Two-thirds of those individuals emigrated from eastern, southern and central Europe. The peak year for immigration at Ellis Island was 1907, with 1,004,756 immigrants processed.

The all-time daily high occurred on April 17, 1907, when 11,747 immigrants arrived.
After the Immigration Act of 1924 was passed, which greatly restricted immigration and allowed processing at overseas embassies, the only immigrants to pass through the station were those who had problems with their immigration paperwork, displaced persons, and war refugees.
Generally, those immigrants who were approved spent from two to five hours at Ellis Island. Arrivals were asked 29 questions including name, occupation, and the amount of money carried.
It was important to the American government the new arrivals could support themselves and have money to get started. The average the government wanted the immigrants to have was between 18 and 25 dollars ($600 in 2015 adjusted for inflation).
Those with visible health problems or diseases were sent home or held in the island's hospital facilities for long periods of time.
More than 3,000 would-be immigrants died on Ellis Island while being held in the hospital facilities.

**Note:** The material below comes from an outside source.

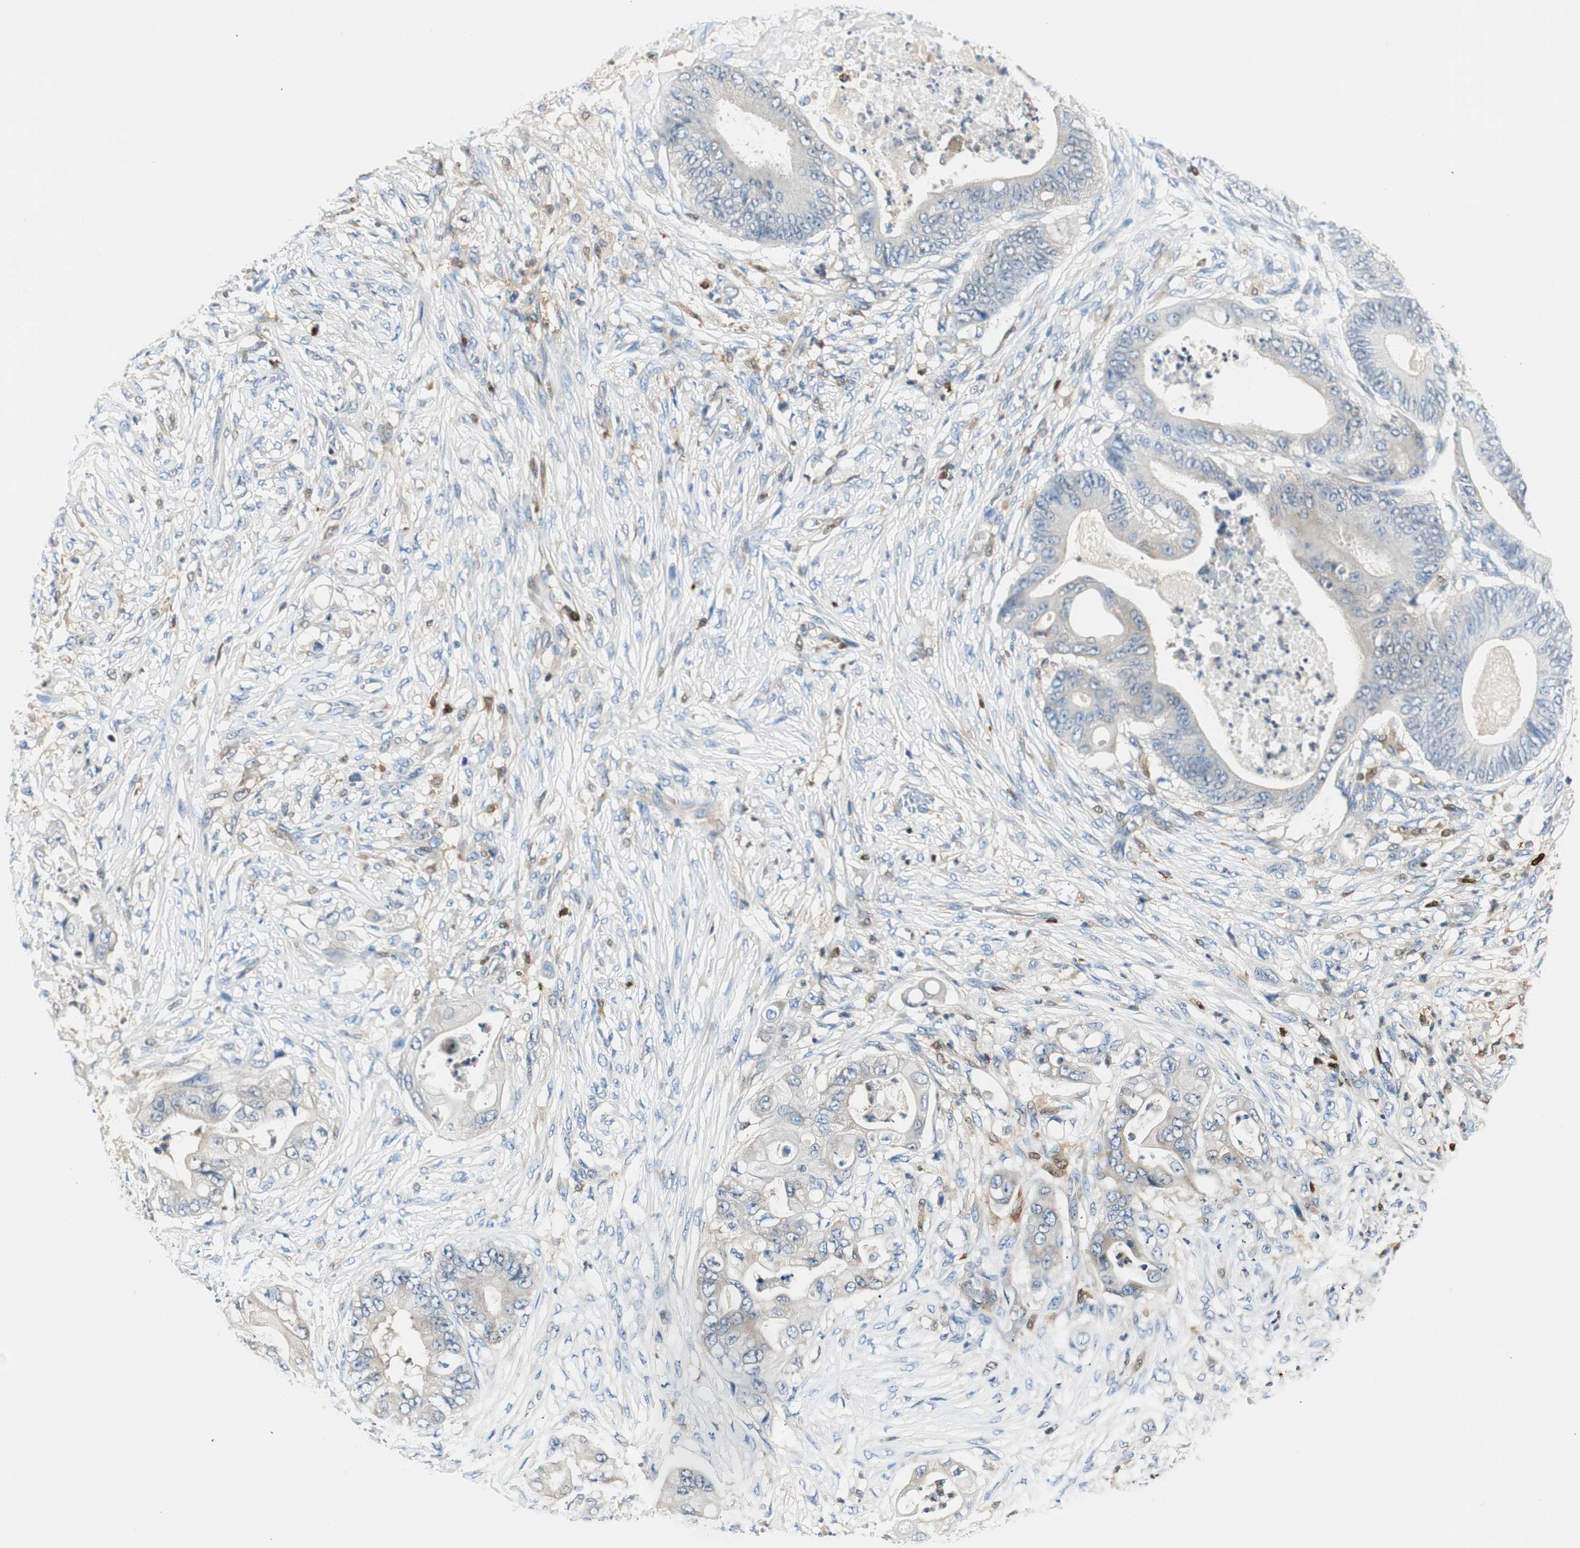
{"staining": {"intensity": "negative", "quantity": "none", "location": "none"}, "tissue": "stomach cancer", "cell_type": "Tumor cells", "image_type": "cancer", "snomed": [{"axis": "morphology", "description": "Adenocarcinoma, NOS"}, {"axis": "topography", "description": "Stomach"}], "caption": "An image of stomach cancer stained for a protein reveals no brown staining in tumor cells.", "gene": "COTL1", "patient": {"sex": "female", "age": 73}}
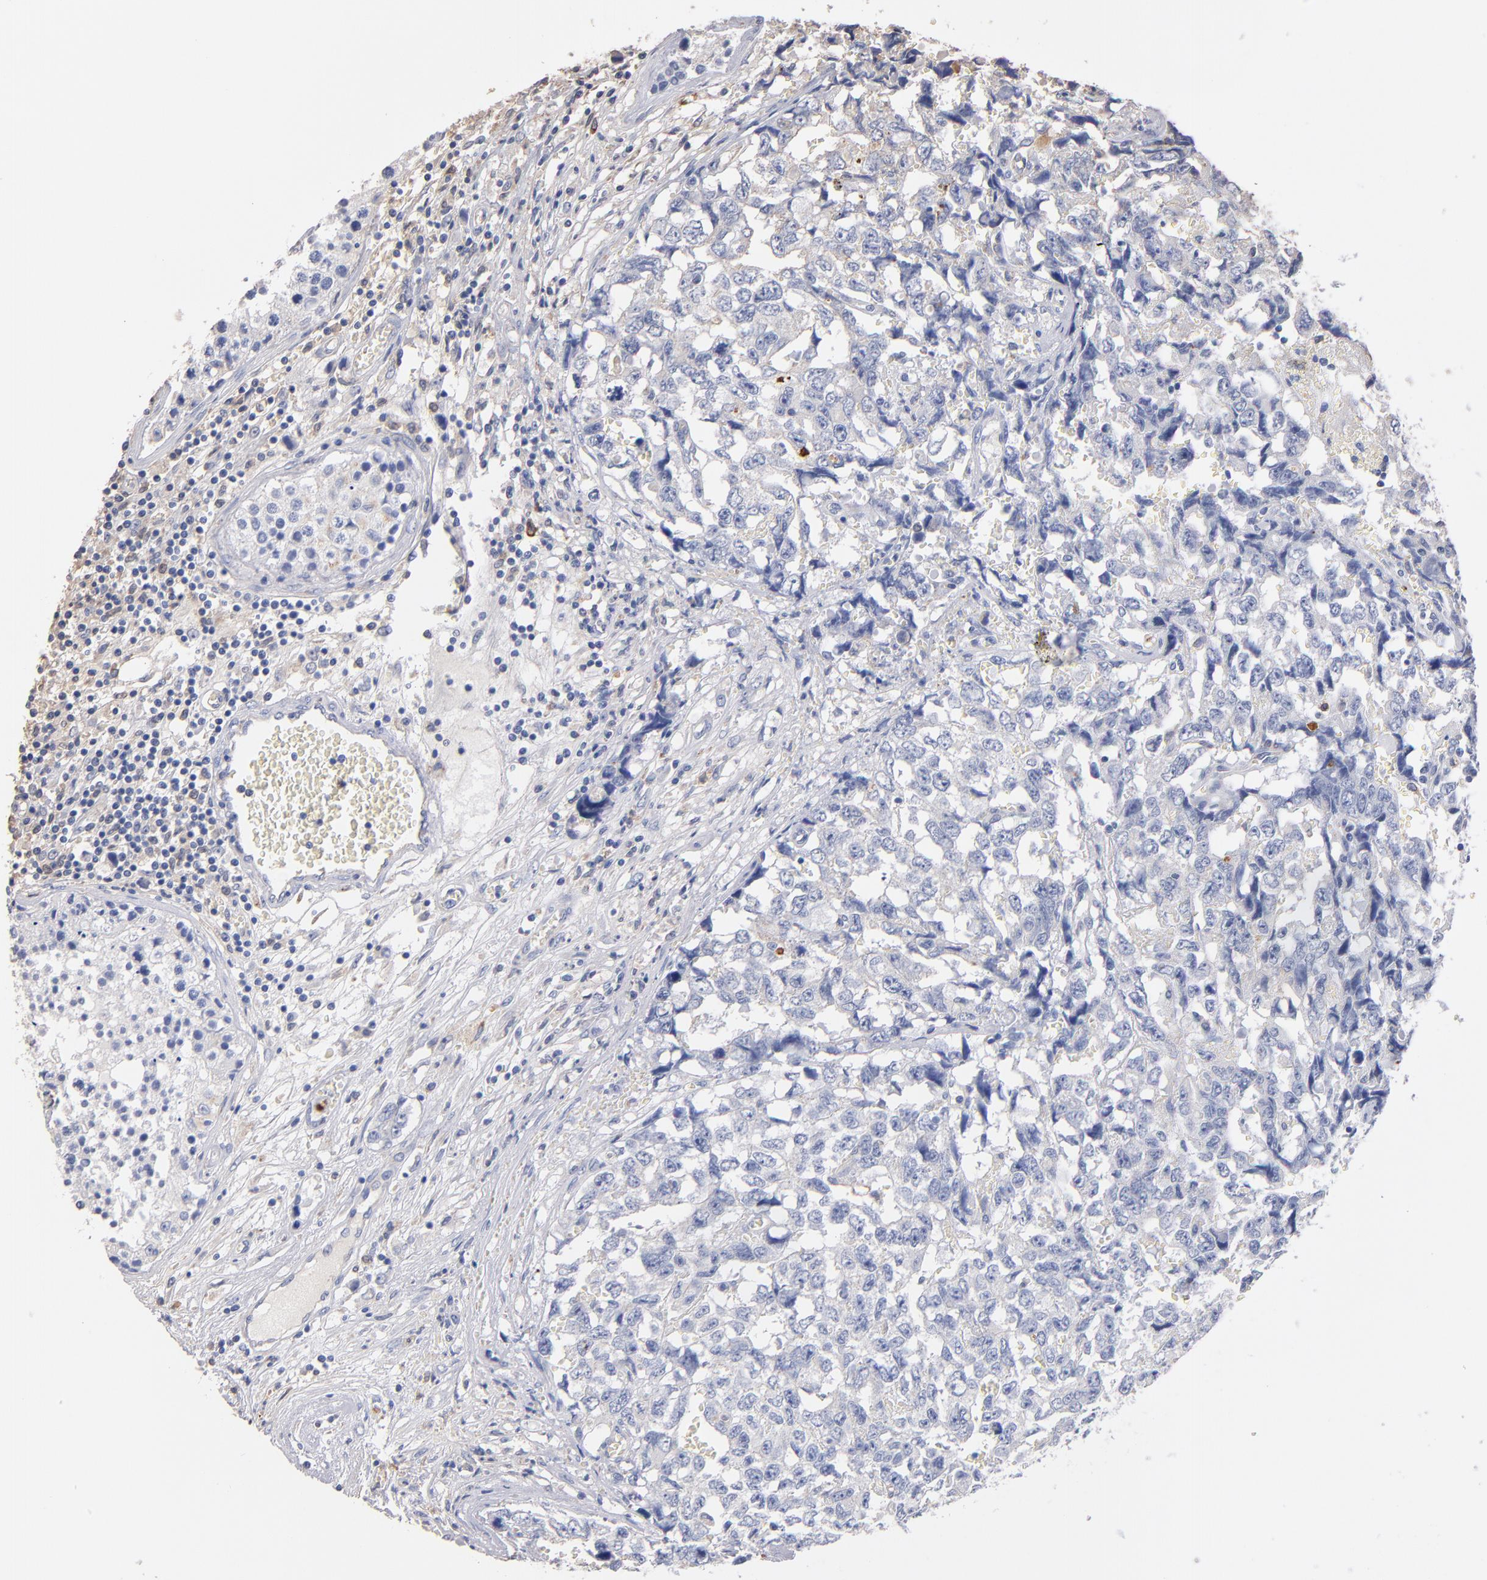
{"staining": {"intensity": "negative", "quantity": "none", "location": "none"}, "tissue": "testis cancer", "cell_type": "Tumor cells", "image_type": "cancer", "snomed": [{"axis": "morphology", "description": "Carcinoma, Embryonal, NOS"}, {"axis": "topography", "description": "Testis"}], "caption": "Tumor cells show no significant positivity in embryonal carcinoma (testis).", "gene": "RO60", "patient": {"sex": "male", "age": 31}}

About 2% were denied admission to the U.S. and sent back to their countries of origin for reasons such as having a chronic contagious disease, criminal background, or insanity.
Ellis Island was sometimes known as "The Island of Tears" or "Heartbreak Island" because of those 2% who were not admitted after the long transatlantic voyage.
With the passing of the Emergency Quota Act of 1921, the number of immigrants being allowed into the US declined greatly. The passing of the bill ended the era of mass immigration.

After 1924, Ellis Island became primarily a detention and deportation processing station.
The last person to pass through Ellis Island was Norwegian merchant seaman Arne Peterssen in 1954.